You may copy queries and tables into text documents or even presentations without changing anything in the database itself.

In any branch, any job, any human activity, the introduction of a new tool requires adaptation of mind and procedures. The first step is to learn hwo to use the new tool. The second step is to review present workflow to see where potential conflicts lie. You have then to modify both the workflow and the new tool intended procedure.

“It’s too complicated” is usually an excuse to avoid the pain of training. But this makes the next change much more difficult because you’d have no choice at this time because your present procedure won’t work at all. The disruption will be even more dramatic.

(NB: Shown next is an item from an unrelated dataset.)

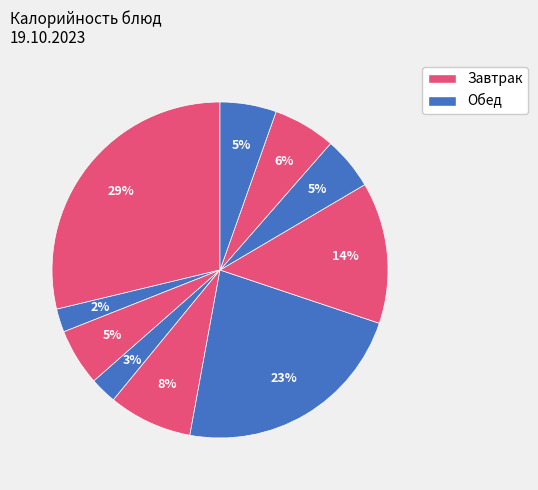

How many segments does this pie chart have?

10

Thank you for your efforts, much aprpeciated.

My perspective is somewhat different.

“pain of training”, as you call it and quite accurate, is a problem.

“too complicated”, is a problem.

My solution has none of the above, but I have yet to investigate if it is possible.

I will stick with my original design with the inclusion of a button. The button with perform the aforementioned function on each row. If the user has not had the skill to limit their entries to the format of “+1” the function will indicate this to the user.

I am hoping to configure the document so that when it is printed to pdf the button will be omitted.
A simple one page writer document, with no “pain of training”, and no complexity.
Cannot get any more perfect than this, ok the next best thing to having the function execute automatically.

One question out of curiosity.
Calc is much better suited for this task than Writer and Calc is easier.
Why not use Calc?

Simple answer is less clutter.

Spreadsheets are great for internal administration.

When it comes to forms filled in and submitted, writer has much less clutter for the user.

The user is presented with a limited number of boxes to fill in and then clicks a button, simple, no pain, no complexity, the forms can be persistent and editable. It has a massive value above all else.